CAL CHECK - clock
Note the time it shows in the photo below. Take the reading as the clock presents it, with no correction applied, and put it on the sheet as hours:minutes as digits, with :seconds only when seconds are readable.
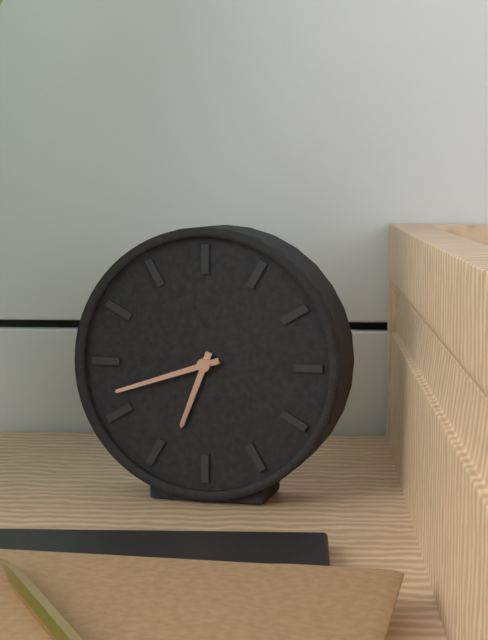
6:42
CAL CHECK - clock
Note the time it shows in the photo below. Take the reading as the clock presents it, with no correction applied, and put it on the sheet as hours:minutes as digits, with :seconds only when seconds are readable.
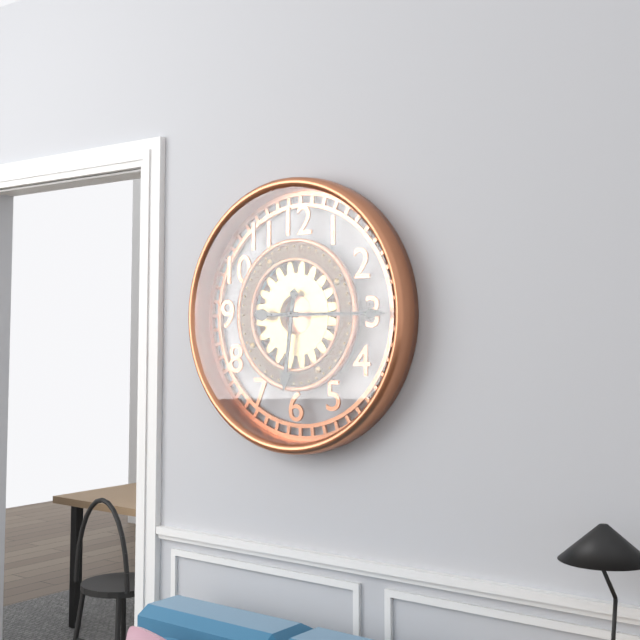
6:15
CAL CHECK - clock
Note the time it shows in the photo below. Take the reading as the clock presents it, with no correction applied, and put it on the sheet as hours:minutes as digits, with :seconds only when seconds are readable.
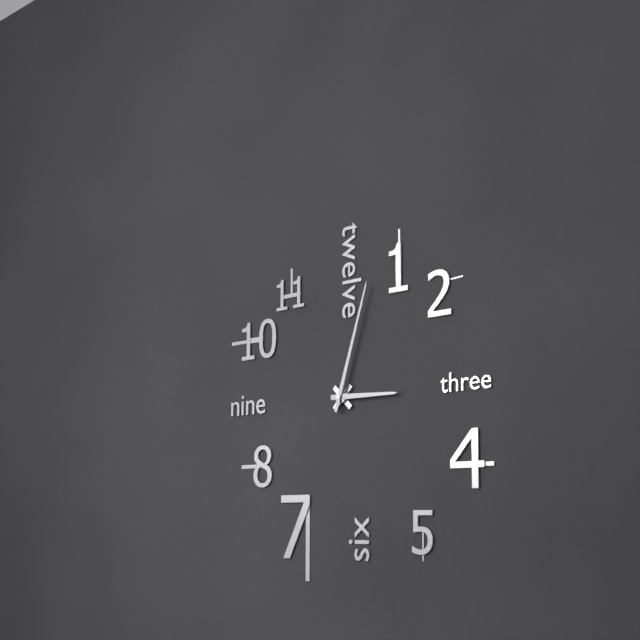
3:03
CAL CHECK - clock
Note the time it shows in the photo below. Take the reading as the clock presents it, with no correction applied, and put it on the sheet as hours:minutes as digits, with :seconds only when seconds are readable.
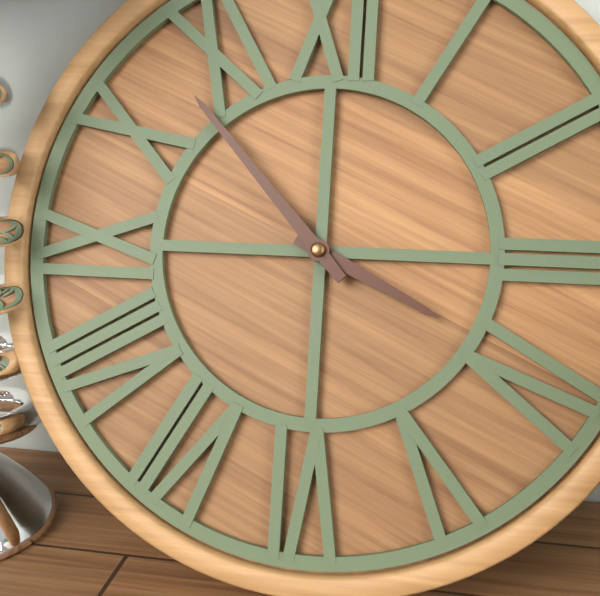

• • •

■ **Set problem**
Rewrite all of the lines above, replacing "the sheet" with "the log" everywhere and changing nothing else. Leave the pictures out.

■ **Result for this task**
CAL CHECK - clock
Note the time it shows in the photo below. Take the reading as the clock presents it, with no correction applied, and put it on the log as hours:minutes as digits, with :seconds only when seconds are readable.
6:42
CAL CHECK - clock
Note the time it shows in the photo below. Take the reading as the clock presents it, with no correction applied, and put it on the log as hours:minutes as digits, with :seconds only when seconds are readable.
6:15
CAL CHECK - clock
Note the time it shows in the photo below. Take the reading as the clock presents it, with no correction applied, and put it on the log as hours:minutes as digits, with :seconds only when seconds are readable.
3:03
CAL CHECK - clock
Note the time it shows in the photo below. Take the reading as the clock presents it, with no correction applied, and put it on the log as hours:minutes as digits, with :seconds only when seconds are readable.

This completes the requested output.